A device using this Java API connects to a broker by instantiating an instance of MqttAsyncClient with the url of the broker and a client id.

client = new MqttAsyncClient(
           "Malcolm's nose");

To publish a message, the device calls the publish method with a topic name and a message (some bytes). The method returns a token so that the client can track the delivery of the message.

IMqttDeliveryToken token = publish(String topic, MqttMessage message);

The tracking is achieved by registering a callback on the client.

client.setCallback(MqttCallback callback);

The callback interface looks like this :-

interface MqttCallback {
     void deliveryComplete(IMqttDeliveryToken token);

When a message has been delivered successfully, the token is used to signal this through the MqttCallback interface. This is pretty simple and not unlike many other async APIs.

Let’s imagine that messages usually get through after 10 seconds but if we don’t get an acknowledgement we should send the message again. How do we write this?

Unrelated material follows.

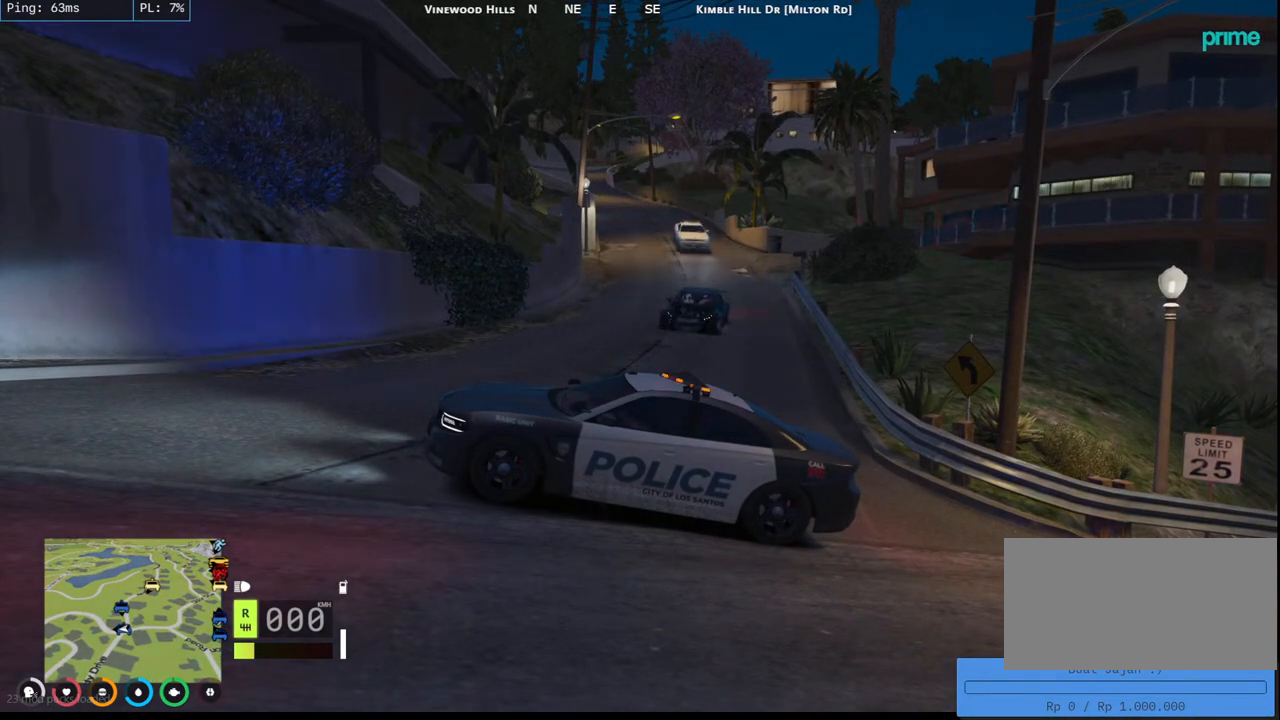
{"keys": ["w"], "mouse": [], "events": []}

Normally this would involve keeping track of each message in a data table, along with the time it was sent. Periodically we would check the table for any entries that were sent more than 10 seconds ago but where no acknowledgement had been received. This could get tricky, and we’d have to take care not to cause any race conditions between the threads publishing the messages and the thread doing the checks. If we ran the checks too infrequently, we may delay the resend of an important message. If we ran too often, we risk contention and impacting the overall performance of the system.

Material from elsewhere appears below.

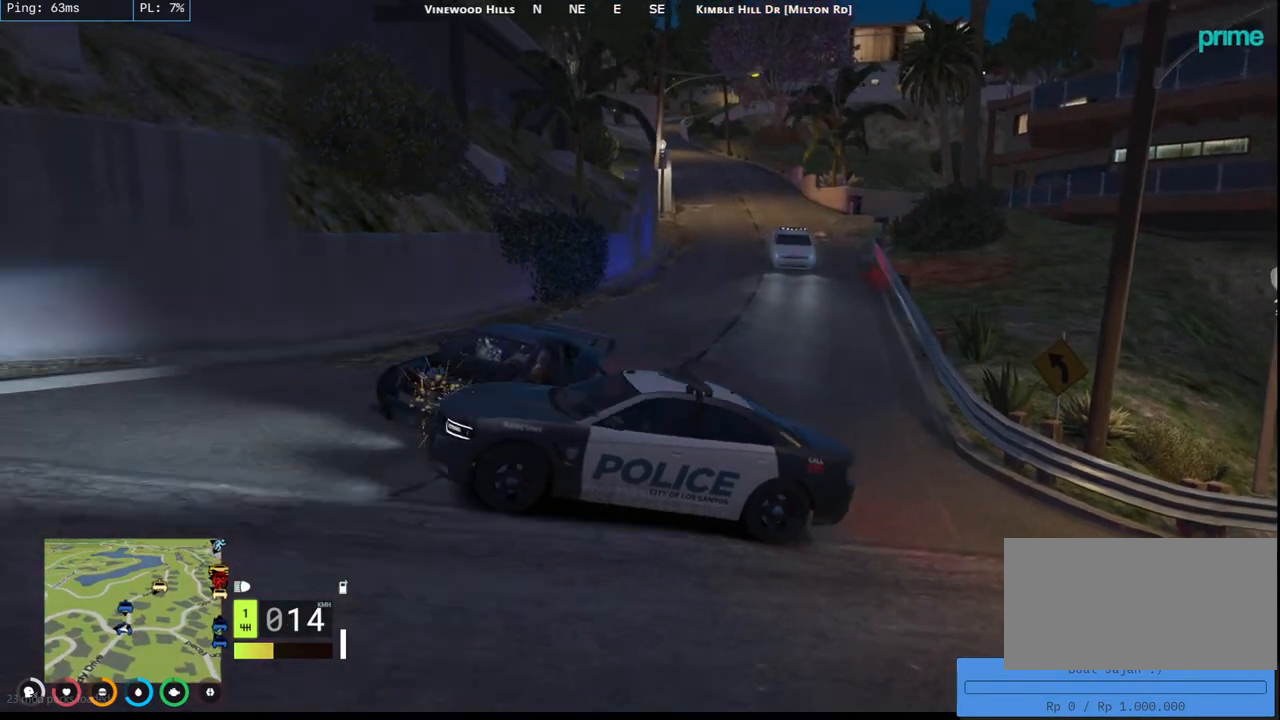
{"keys": [], "mouse": [], "events": [[34, "w", "up"]]}
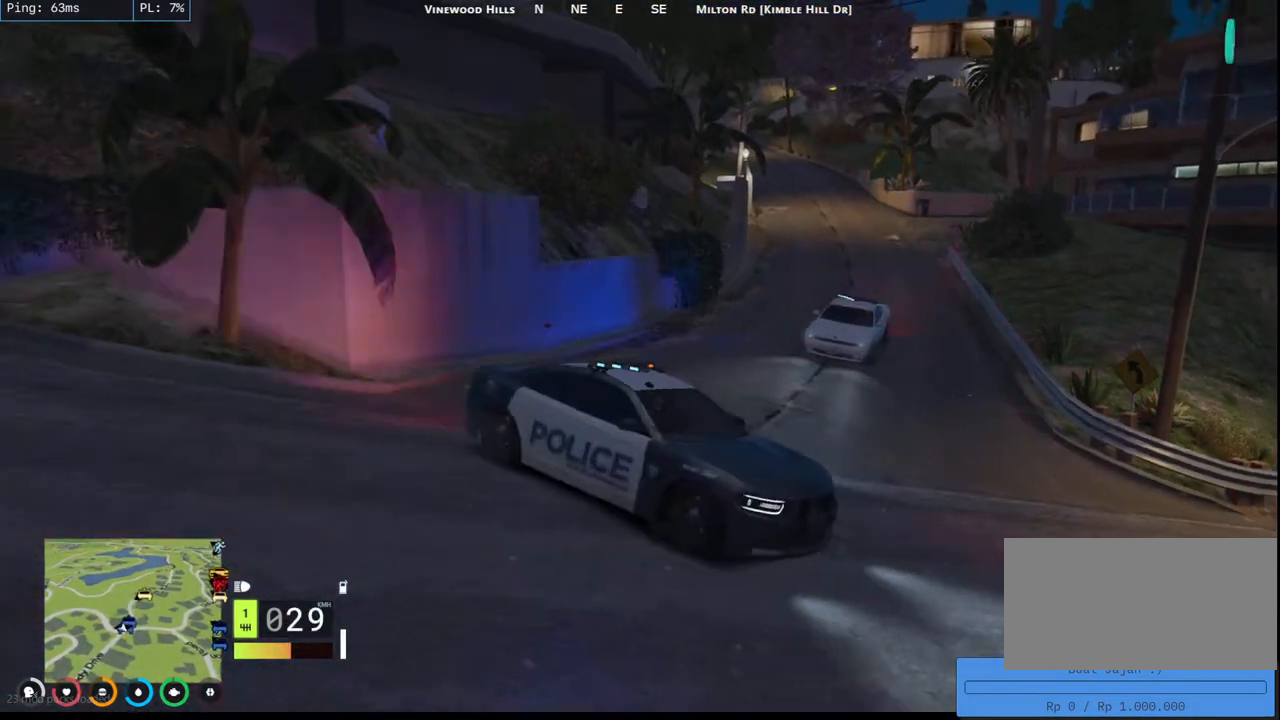
{"keys": [], "mouse": [], "events": []}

However, with Clojure’s core.async library, life has got a whole lot easier.

To show this, let’s switch to writing in Clojure. We publish messages via the Java API in the usual way

(.publish client "sneezing" (.getBytes "achoo! [80 m/s]"))

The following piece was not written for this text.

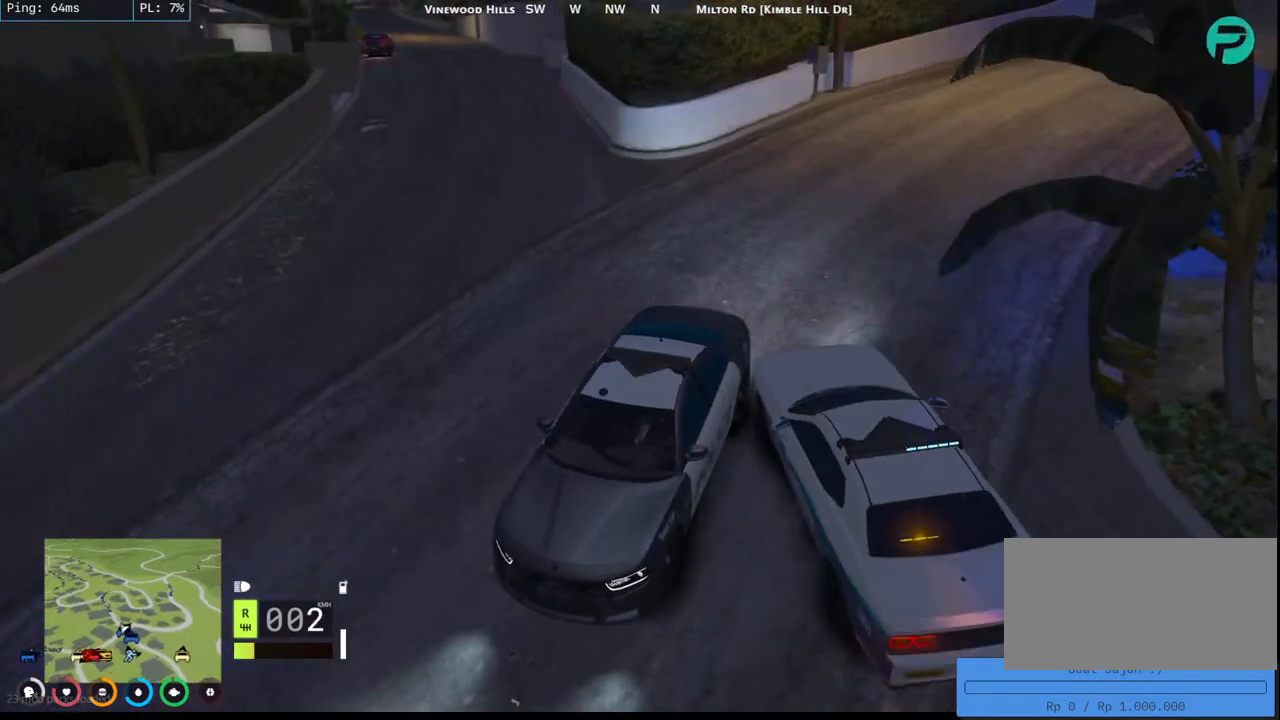
{"keys": [], "mouse": [], "events": []}
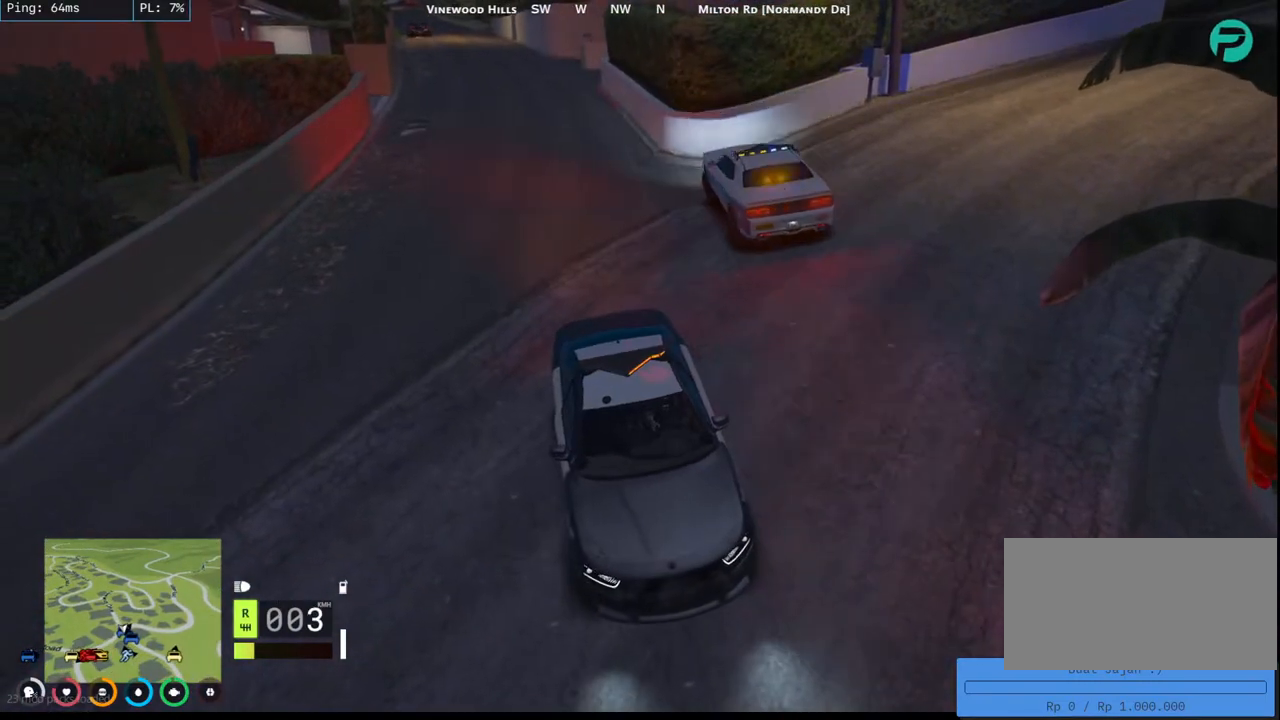
{"keys": [], "mouse": ["mb5"], "events": [[500, "mouse_mb5", "down"]]}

This returns our delivery token.

For each token we can create a new core.async channel (channels, unlike threads, are super light-weight). We’ll need to store each token with an associated channel. Let’s use an atom for this.

(def tok->chan (atom {}))

Here’s how we associate the token with a channel in the map.

(let [tok (mqtt-publish client "sneezing" "achoo! [80 m/s]")
      c (chan)]
        (swap! tok->chan assoc tok c))

Now, the point of creating a channel is so our callback interface can handle the delivery acknowledgements by simply placing something on the channel.

(reify MqttCallback
      (deliveryComplete [_ tok]
        (when-let 1
          (go (>! c :arrived))
          (swap! tok->chan dissoc tok))))

When an acknowledgement is received, the token is used as a key to look up the channel. The keyword :arrived is then ‘put’ on the channel, and the channel is removed from the map, as it is no longer needed. Note the put operator is >! (which must occur within a go block, don’t worry about that yet).

Now, here’s the neat trick. We can code the message retry logic in the same block of code that publishes the original message.

Let’s wrap the original message publishing code in loop, so each message is retried after 10 seconds.

  (loop []
      (let [tok (mqtt-publish client
                    "sneezing" "achoo! [80 m/s]")
              c (chan)]
          (swap! tok->chan assoc tok c)
          (when-not (alts! c (timeout 10000))

The last expression uses alts! to select over 2 channels. The first channel, c is the one we’re hoping to take the :arrived keyword from. Competing in this race is a second channel, created by the timeout function, which will close (returning nil) in 10 seconds. The winner of this race tells us whether the message arrived ok (if we ‘take’ :arrived from c) or nil (if the 10 second countdown expires). If we get a nil, then we go to the top of the loop and try again. Simple. Magic. Amazing.